It has been a volatile week for oil with prices settling Wednesday at $38.32 in New York and $39.85 in London.  Some traders still seem to be fascinated by the upcoming meeting in Doha on April 17th to “freeze prices.” Others keep watching the ever-increasing global oil stocks and say the six-week rally from the high $20s to over $40 a barrel has been overdone, and lower prices are coming in the immediate future.  US crude stocks rose by 2.3 million barrels last week to a record high of 535 million barrels. This was the sixth straight increase in US crude stocks. While the 2.3-million-barrel gain was below what the Wall Street analysts had been expecting, it came despite a large drop in US crude imports for the week and a surge in refinery utilization.
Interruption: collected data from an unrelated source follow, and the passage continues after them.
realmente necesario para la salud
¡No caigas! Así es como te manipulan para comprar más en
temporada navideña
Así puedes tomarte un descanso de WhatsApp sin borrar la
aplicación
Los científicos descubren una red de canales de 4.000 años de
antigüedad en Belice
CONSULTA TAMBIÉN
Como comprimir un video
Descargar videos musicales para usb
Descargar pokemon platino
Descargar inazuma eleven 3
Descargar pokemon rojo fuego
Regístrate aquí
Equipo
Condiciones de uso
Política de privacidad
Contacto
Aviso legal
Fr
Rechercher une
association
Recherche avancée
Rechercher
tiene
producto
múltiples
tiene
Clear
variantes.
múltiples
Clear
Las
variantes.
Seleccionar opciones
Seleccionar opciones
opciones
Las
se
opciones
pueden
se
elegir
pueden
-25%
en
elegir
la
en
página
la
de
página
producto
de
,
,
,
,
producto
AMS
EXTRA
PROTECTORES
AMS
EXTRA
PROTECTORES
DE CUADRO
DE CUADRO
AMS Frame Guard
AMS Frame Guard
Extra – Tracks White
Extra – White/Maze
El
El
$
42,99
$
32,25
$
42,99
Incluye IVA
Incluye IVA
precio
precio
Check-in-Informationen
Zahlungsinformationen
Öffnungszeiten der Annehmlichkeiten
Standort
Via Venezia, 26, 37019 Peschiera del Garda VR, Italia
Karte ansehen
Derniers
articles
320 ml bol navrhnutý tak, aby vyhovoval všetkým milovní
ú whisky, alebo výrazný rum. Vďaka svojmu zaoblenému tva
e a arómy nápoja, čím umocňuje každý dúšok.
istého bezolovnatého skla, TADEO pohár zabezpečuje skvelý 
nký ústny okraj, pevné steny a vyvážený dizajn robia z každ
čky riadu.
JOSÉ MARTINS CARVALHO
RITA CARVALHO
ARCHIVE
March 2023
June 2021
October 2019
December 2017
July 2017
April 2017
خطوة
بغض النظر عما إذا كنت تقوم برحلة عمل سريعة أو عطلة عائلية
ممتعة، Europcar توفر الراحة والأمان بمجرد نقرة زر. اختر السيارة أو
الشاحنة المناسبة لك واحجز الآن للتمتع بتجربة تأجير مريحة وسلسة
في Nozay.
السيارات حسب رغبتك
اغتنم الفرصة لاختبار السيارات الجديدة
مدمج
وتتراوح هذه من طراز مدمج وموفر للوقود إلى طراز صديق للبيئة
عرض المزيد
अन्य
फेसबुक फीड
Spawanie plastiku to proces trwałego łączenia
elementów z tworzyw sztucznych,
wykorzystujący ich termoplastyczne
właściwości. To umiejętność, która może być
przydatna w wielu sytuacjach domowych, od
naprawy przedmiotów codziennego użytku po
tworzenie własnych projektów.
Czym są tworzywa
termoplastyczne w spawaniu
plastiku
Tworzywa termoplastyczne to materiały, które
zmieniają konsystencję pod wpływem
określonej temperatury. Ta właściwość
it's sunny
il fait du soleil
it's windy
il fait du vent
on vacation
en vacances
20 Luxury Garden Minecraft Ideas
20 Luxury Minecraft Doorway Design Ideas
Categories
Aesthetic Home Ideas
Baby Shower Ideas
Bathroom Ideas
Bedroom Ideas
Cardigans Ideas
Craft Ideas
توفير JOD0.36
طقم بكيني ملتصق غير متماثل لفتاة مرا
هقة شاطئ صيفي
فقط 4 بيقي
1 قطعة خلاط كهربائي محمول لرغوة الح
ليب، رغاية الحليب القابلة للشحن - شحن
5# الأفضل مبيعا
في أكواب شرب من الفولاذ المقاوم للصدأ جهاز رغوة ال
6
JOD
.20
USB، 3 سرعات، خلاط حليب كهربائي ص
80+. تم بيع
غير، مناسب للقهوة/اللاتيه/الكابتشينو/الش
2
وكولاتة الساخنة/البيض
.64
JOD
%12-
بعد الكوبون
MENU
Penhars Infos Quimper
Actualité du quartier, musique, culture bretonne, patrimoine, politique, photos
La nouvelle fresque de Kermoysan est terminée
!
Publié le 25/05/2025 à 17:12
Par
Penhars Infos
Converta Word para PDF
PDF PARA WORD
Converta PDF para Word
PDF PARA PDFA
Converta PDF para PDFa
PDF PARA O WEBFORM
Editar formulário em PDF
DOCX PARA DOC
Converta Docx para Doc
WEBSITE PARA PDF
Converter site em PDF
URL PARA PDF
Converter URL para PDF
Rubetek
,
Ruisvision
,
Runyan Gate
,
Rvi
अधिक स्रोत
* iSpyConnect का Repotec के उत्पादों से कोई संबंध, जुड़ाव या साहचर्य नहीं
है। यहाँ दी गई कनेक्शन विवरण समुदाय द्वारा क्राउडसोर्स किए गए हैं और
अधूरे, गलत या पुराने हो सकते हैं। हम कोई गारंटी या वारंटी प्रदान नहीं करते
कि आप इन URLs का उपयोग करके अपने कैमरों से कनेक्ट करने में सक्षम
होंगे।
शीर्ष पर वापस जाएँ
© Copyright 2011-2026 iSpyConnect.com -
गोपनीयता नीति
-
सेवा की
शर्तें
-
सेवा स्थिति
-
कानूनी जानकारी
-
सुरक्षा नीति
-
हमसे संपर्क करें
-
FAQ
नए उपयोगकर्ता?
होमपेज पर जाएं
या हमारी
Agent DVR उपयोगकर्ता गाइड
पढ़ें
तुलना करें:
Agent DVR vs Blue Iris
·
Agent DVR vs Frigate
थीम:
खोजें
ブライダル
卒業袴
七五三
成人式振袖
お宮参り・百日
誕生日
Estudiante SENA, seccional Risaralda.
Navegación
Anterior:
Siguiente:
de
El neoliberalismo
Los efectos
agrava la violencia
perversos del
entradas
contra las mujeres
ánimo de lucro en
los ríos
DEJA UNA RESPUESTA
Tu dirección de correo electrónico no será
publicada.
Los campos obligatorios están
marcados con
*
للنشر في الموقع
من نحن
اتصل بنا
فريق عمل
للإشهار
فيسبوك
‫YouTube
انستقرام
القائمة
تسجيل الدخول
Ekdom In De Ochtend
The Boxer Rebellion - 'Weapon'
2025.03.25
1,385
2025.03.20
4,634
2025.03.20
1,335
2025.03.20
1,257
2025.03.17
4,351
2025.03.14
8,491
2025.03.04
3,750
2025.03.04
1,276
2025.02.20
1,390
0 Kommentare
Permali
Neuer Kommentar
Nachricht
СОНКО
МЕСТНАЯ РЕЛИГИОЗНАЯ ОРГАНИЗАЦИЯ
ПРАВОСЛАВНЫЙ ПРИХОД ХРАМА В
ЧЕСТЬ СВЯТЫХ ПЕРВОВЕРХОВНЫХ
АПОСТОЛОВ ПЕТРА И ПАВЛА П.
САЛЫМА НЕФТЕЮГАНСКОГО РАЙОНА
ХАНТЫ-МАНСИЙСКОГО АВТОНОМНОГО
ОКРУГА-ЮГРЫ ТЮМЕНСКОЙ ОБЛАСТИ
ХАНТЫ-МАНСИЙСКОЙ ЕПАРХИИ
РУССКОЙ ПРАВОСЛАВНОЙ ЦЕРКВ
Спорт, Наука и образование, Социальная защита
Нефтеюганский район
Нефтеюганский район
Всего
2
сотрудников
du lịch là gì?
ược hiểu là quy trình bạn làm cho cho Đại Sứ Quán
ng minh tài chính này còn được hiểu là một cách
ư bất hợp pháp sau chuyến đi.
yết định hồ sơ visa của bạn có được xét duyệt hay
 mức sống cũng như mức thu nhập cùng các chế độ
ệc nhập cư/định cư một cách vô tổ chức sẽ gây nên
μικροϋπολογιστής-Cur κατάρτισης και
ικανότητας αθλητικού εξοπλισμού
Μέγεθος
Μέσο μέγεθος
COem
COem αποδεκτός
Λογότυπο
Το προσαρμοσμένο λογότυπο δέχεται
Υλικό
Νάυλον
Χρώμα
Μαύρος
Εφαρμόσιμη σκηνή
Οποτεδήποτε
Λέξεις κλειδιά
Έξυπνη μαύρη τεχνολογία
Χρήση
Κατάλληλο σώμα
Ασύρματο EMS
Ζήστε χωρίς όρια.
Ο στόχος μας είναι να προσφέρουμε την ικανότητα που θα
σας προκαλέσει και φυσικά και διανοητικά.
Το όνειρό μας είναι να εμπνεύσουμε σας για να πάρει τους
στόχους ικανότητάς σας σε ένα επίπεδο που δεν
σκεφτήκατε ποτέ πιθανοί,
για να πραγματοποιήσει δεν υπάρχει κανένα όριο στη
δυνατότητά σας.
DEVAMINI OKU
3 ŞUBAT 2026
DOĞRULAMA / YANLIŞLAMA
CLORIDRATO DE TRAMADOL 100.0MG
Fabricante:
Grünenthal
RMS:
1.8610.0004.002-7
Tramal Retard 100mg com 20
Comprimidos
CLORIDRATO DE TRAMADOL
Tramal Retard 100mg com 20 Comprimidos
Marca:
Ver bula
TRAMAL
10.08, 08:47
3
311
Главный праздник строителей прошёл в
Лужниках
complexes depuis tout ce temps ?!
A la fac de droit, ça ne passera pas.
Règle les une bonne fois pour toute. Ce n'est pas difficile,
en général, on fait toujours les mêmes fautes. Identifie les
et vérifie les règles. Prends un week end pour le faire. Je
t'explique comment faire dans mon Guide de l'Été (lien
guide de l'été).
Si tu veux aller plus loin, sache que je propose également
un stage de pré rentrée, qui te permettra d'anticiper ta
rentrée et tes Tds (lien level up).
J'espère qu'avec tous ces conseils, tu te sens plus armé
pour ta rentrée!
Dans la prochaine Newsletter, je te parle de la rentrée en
Observers note that in recent weeks hedge funds and other money managers have established a near-record number of long positions in the futures market in expectation that prices will recover later this year and next. This buying has been partly responsible for the surge in prices despite the fundamental signals from supply and demand that the markets should not be moving higher as yet.

A new survey of producers showed a 100,000 b/d increase in OPEC’s production during March, which only adds to the concerns about a glut. On Tuesday, Saudi Arabia and Kuwait announced that they would resume production of about 300,000 b/d at the jointly operated Khafji field. This action only adds to the concerns about whether the Saudis are serious about a production freeze or whether the Doha meeting is simply a big show to drive up oil prices without freezing or cutting oil production. Nearly all those attending the meeting, with Iran as an observer, are pumping flat out already.  Iran has increased output by 230,000 b/d since December and keeps announcing that it will not stop production increases until they climb from the sanctions level of 2.9 million b/d to 4 million b/d.

It now seems likely that only US shale oil production will fall significantly during the remainder of the year. The US oil industry is in turmoil due to the low prices, and many shale oil producers are stacking their rigs and/or going bankrupt.  Some observers note that the US has a large backlog of wells that have been drilled but not yet fracked. As many of these are being acquired by new owners very cheaply, the costs of putting them back into production profitably will be considerably below that of the original owners. In effect, much of the cost of acquiring drilling rights and drilling the wells will have been absorbed as losses by the banks and other investors in the original operations. Many are saying that the US shale oil industry can increase production quickly after oil prices rebound another $20 or so.

The global decline in capital expenditures continues to roll along. Last year the seven largest Western energy companies replaced just 75 percent of the oil and gas they extracted. It was the biggest drop in combined inventory in a decade. For Exxon, it was the first time in 20 years that the company did not replace the amount of oil and gas it produced. It should be noted, however, that in recent years several of the larger oil companies have been using natural gas reserves as an “oil equivalent” or proxy for the oil reserves they no longer have.  As national oil companies took over much of the world’s oil reserves, it has been increasingly difficult for international oil companies based in the US and Europe to maintain reserves –thus the substitute of natural gas reserves which are more readily obtainable, frequently through mergers.